Rewrite the entries that follow with every "collector number" changed to "collector no." and everything else left unchanged.

** START OF MATERIAL FOR THE TASK **

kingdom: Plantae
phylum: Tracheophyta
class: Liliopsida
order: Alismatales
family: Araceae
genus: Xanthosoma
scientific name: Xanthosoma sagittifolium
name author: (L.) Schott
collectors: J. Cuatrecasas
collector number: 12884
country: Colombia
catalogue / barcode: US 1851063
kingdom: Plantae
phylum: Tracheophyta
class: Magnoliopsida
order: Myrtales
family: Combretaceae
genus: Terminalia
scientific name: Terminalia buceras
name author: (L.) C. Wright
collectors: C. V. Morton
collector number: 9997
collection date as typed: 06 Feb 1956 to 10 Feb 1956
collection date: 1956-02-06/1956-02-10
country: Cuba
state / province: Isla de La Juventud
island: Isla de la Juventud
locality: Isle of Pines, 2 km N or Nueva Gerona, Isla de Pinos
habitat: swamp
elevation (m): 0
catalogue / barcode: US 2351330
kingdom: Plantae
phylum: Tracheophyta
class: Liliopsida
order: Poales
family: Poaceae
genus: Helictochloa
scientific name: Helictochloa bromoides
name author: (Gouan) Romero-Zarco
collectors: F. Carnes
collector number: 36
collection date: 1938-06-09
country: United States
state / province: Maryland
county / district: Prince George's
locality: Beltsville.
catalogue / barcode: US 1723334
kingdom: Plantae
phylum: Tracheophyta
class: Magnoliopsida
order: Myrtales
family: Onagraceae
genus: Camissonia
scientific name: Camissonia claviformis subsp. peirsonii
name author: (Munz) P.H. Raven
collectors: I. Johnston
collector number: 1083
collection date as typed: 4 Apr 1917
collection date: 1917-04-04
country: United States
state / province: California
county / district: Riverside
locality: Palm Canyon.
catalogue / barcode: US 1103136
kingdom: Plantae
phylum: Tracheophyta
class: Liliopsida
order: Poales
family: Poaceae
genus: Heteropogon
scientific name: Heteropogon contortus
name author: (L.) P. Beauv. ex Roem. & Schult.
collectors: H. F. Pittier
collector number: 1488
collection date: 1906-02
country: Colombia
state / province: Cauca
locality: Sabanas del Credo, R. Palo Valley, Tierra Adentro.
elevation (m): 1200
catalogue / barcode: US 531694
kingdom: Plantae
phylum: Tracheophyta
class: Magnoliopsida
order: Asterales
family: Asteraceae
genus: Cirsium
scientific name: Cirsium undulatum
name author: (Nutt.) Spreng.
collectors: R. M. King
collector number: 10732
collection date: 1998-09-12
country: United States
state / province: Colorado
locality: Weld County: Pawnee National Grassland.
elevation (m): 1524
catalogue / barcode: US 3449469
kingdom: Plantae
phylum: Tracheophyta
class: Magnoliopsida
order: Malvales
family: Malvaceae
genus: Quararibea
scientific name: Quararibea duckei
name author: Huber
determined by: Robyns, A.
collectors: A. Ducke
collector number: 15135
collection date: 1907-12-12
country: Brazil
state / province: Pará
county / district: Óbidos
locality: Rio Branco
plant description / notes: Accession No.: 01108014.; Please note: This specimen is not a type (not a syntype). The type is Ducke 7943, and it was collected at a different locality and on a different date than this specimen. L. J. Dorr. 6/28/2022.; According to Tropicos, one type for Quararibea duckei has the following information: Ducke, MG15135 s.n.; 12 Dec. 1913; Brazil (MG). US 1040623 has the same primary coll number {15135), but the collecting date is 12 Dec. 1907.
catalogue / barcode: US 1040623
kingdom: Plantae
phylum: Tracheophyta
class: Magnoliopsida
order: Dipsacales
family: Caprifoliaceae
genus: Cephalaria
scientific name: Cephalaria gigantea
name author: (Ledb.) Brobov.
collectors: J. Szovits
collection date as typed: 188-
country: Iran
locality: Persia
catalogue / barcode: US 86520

** END OF MATERIAL FOR THE TASK **

* ANSWER TO THIS TASK
kingdom: Plantae
phylum: Tracheophyta
class: Liliopsida
order: Alismatales
family: Araceae
genus: Xanthosoma
scientific name: Xanthosoma sagittifolium
name author: (L.) Schott
collectors: J. Cuatrecasas
collector no.: 12884
country: Colombia
catalogue / barcode: US 1851063
kingdom: Plantae
phylum: Tracheophyta
class: Magnoliopsida
order: Myrtales
family: Combretaceae
genus: Terminalia
scientific name: Terminalia buceras
name author: (L.) C. Wright
collectors: C. V. Morton
collector no.: 9997
collection date as typed: 06 Feb 1956 to 10 Feb 1956
collection date: 1956-02-06/1956-02-10
country: Cuba
state / province: Isla de La Juventud
island: Isla de la Juventud
locality: Isle of Pines, 2 km N or Nueva Gerona, Isla de Pinos
habitat: swamp
elevation (m): 0
catalogue / barcode: US 2351330
kingdom: Plantae
phylum: Tracheophyta
class: Liliopsida
order: Poales
family: Poaceae
genus: Helictochloa
scientific name: Helictochloa bromoides
name author: (Gouan) Romero-Zarco
collectors: F. Carnes
collector no.: 36
collection date: 1938-06-09
country: United States
state / province: Maryland
county / district: Prince George's
locality: Beltsville.
catalogue / barcode: US 1723334
kingdom: Plantae
phylum: Tracheophyta
class: Magnoliopsida
order: Myrtales
family: Onagraceae
genus: Camissonia
scientific name: Camissonia claviformis subsp. peirsonii
name author: (Munz) P.H. Raven
collectors: I. Johnston
collector no.: 1083
collection date as typed: 4 Apr 1917
collection date: 1917-04-04
country: United States
state / province: California
county / district: Riverside
locality: Palm Canyon.
catalogue / barcode: US 1103136
kingdom: Plantae
phylum: Tracheophyta
class: Liliopsida
order: Poales
family: Poaceae
genus: Heteropogon
scientific name: Heteropogon contortus
name author: (L.) P. Beauv. ex Roem. & Schult.
collectors: H. F. Pittier
collector no.: 1488
collection date: 1906-02
country: Colombia
state / province: Cauca
locality: Sabanas del Credo, R. Palo Valley, Tierra Adentro.
elevation (m): 1200
catalogue / barcode: US 531694
kingdom: Plantae
phylum: Tracheophyta
class: Magnoliopsida
order: Asterales
family: Asteraceae
genus: Cirsium
scientific name: Cirsium undulatum
name author: (Nutt.) Spreng.
collectors: R. M. King
collector no.: 10732
collection date: 1998-09-12
country: United States
state / province: Colorado
locality: Weld County: Pawnee National Grassland.
elevation (m): 1524
catalogue / barcode: US 3449469
kingdom: Plantae
phylum: Tracheophyta
class: Magnoliopsida
order: Malvales
family: Malvaceae
genus: Quararibea
scientific name: Quararibea duckei
name author: Huber
determined by: Robyns, A.
collectors: A. Ducke
collector no.: 15135
collection date: 1907-12-12
country: Brazil
state / province: Pará
county / district: Óbidos
locality: Rio Branco
plant description / notes: Accession No.: 01108014.; Please note: This specimen is not a type (not a syntype). The type is Ducke 7943, and it was collected at a different locality and on a different date than this specimen. L. J. Dorr. 6/28/2022.; According to Tropicos, one type for Quararibea duckei has the following information: Ducke, MG15135 s.n.; 12 Dec. 1913; Brazil (MG). US 1040623 has the same primary coll number {15135), but the collecting date is 12 Dec. 1907.
catalogue / barcode: US 1040623
kingdom: Plantae
phylum: Tracheophyta
class: Magnoliopsida
order: Dipsacales
family: Caprifoliaceae
genus: Cephalaria
scientific name: Cephalaria gigantea
name author: (Ledb.) Brobov.
collectors: J. Szovits
collection date as typed: 188-
country: Iran
locality: Persia
catalogue / barcode: US 86520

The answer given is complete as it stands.